ИСТИНА

Na-ion batteries are considered as future alternative to Li-ion due to low cost and wide abundance of sodium. In turn, O3-type NaNi1-x-yFexMnyO2 cathode materials are an excellent alternative to Li-containing layered oxides such as LiCoO2 and its derivatives [1]. These compounds are isostructural to α-NaFeO2 (s.g. R3̅m) with Ni, Fe, and Mn in NaNi1/3Fe1/3Mn1/3O2 being in the 2+, 3+, and 4+ oxidation states, respectively. The possibility of using Fe3+/Fe4+ redox pair in cathode materials for SIBs is one of the main features of the Na-ion system in contrast to Li-ion. However, the peculiar crystal chemistry of iron cations introduces certain problems in the (de)sodiation process of layered sodium oxides. Its stable electrochemical performance is restricted by the upper voltage limit of 4.0 V (vs.
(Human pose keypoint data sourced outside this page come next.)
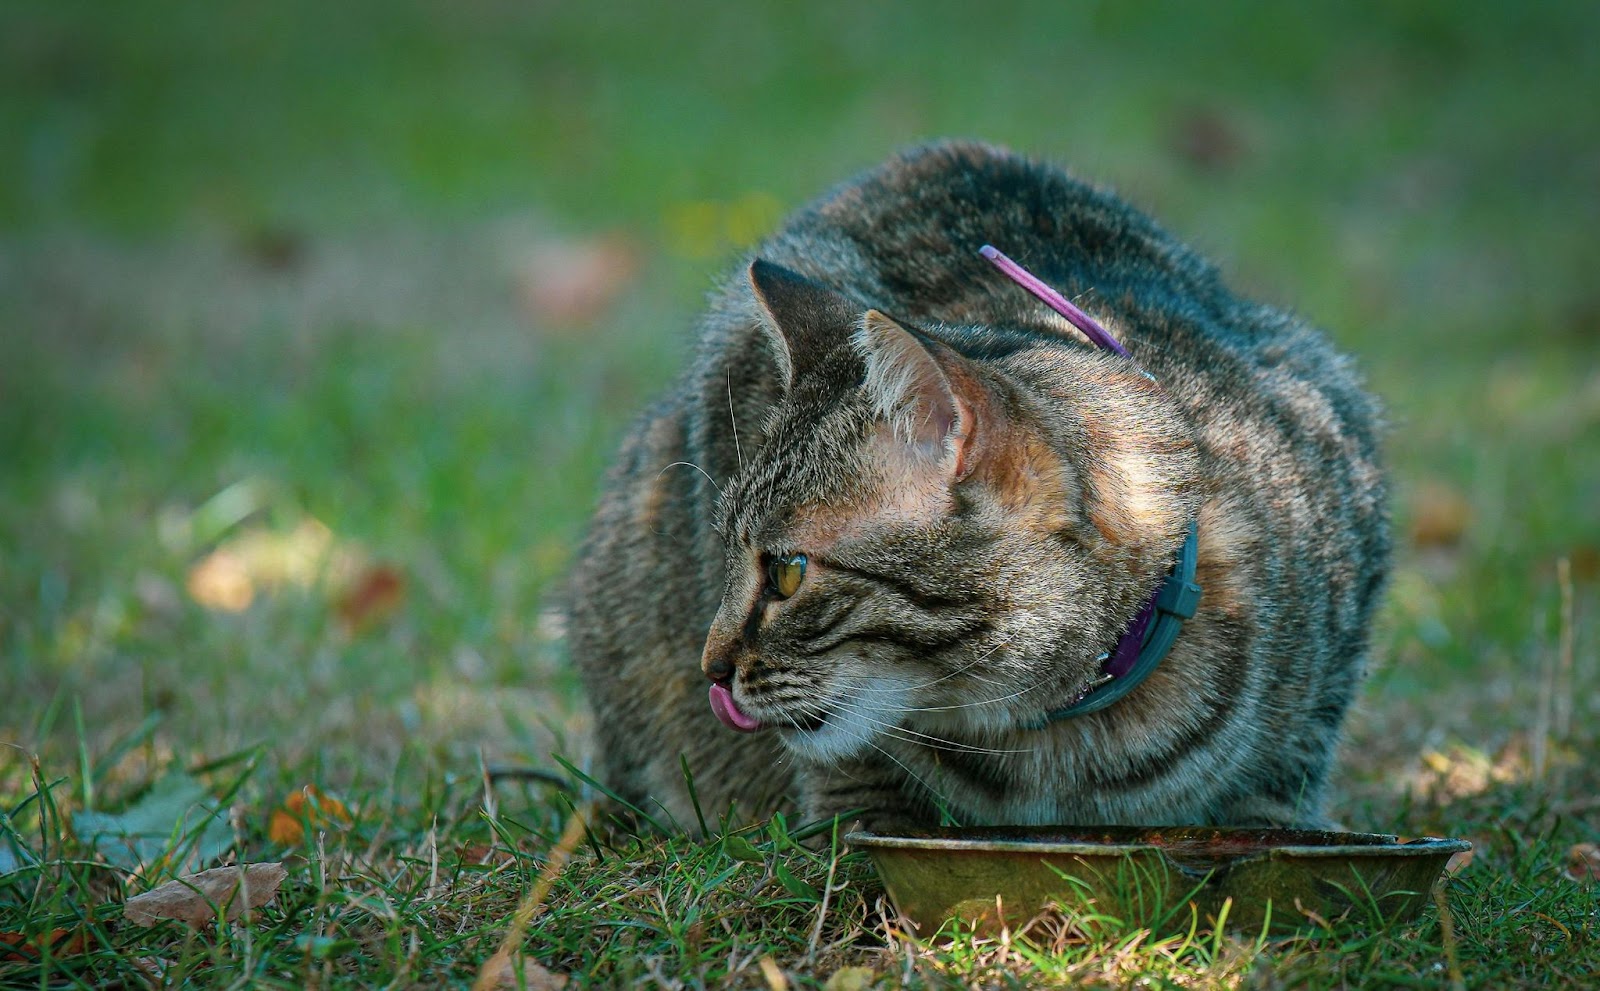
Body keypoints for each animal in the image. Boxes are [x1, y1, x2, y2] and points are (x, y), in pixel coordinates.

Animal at [566, 139, 1388, 832]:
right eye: (730, 552)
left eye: (789, 572)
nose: (710, 667)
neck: (1065, 725)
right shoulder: (726, 380)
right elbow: (849, 766)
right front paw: (862, 826)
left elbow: (1280, 783)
Na/Na+), which allows for reversibly removing 0.5-0.55 Na+ per formula unit, corresponding to the capacity of 120-130 mAh·g-1. Further reduction of sodium content inevitably accelerates capacity degradation, and this issue calls for a detailed study of the redox reactions that accompany the electrochemical (de)intercalation of a large amount of sodium.